Monday, March 29, 2010

To confess, or not to confess...

Often, there are statements we hear that stay with us a long time. One of those for me is from my moral theology professor at the Seminary. He said "never underestimate the ability of God's people to screw up there lives." It was not a joke, but more a commentary on who we are as sinners struggling to cope in this world and where we more often show the inability to resist temptation. I also like the title of a priest friends talk that he titled "confession - its not just for the elderly." While the sacrament is largely ignored due to a more protestant view that my confession is between me and my God, it does have many of the young giving it a chance.

Some of the most profound confessions I have heard are from the high school age students and I could not help but think back to what my seminary professor had said as I watch it being fulfilled. I hear and see some battered and bruised sinners in tears looking for reconciliation from the God that is there to restore. Many young adults also bring battered and broken lives to the sacrament and seek us to show them God's love. Reconciliation is one of the most rewarding aspects of the priest's life. It is an uncomfortable thought to share a persons failings with another, but the sacrament asks a demonstration of what Jesus asks and showed Himself, which is the ability to humble ourselves. Most priests go to confession at least once a month to remind themselves of what it is the Church asks of all of us a minimum of once a year.

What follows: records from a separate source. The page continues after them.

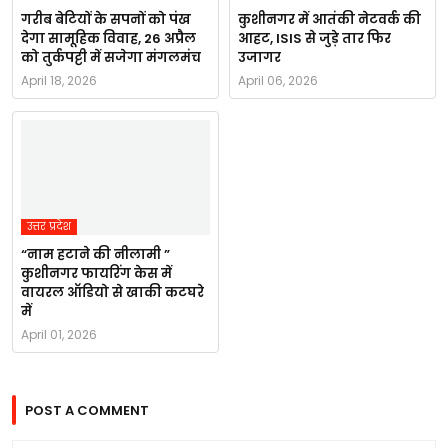
गरीब बेटियों के सपनों को पंख
कुशीनगर में आतंकी नेटवर्क की
देगा सामूहिक विवाह, 26 अप्रैल
आहट, ISIS से जुड़े तार फिर
को तुर्कपट्टी में सजेगा मंगलमंच
उजागर
April 18, 2026
April 06, 2026
उत्तर प्रदेश
“नाम हटाने की नीलामी ”
कुशीनगर फायरिंग केस में
वायरल ऑडियो से खाकी कटघरे
में
April 01, 2026
POST A COMMENT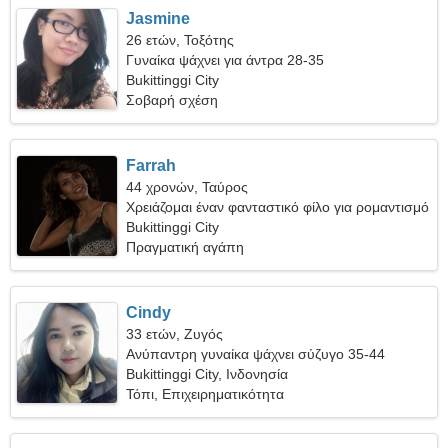
Jasmine
26 ετών, Τοξότης
Γυναίκα ψάχνει για άντρα 28-35
Bukittinggi City
Σοβαρή σχέση
Farrah
44 χρονών, Ταύρος
Χρειάζομαι έναν φανταστικό φίλο για ρομαντισμό
Bukittinggi City
Πραγματική αγάπη
Cindy
33 ετών, Ζυγός
Ανύπαντρη γυναίκα ψάχνει σύζυγο 35-44
Bukittinggi City, Ινδονησία
Τόπι, Επιχειρηματικότητα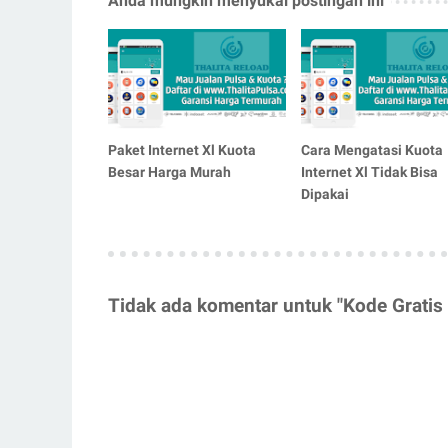
Anda mungkin menyukai postingan ini
Paket Internet Xl Kuota
Cara Mengatasi Kuota
Besar Harga Murah
Internet Xl Tidak Bisa
Dipakai
Tidak ada komentar untuk "Kode Gratis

It is our conscience that we have lied to and ignored when we make excuses and list numerous justifications to ourselves for not making use of reconciliation. If we are truthful with ourselves, (and the conscience will tell you in the depth of your heart) it is not because we don't believe in reconciliation as a discipline, but we do not want to subject ourselves to a perceived humiliation or embarrassment. As a priest, I think one of the graces of ordination is to see sin and sinner with the eyes of Jesus. To be able to see through sin and see the human being as God sees us in Christ. After all, as human beings, we all seek reconciliation with God...we as priests are no different. If the priest is not as gentle as a lamb in the confessional, he has strayed to far from what he was taught.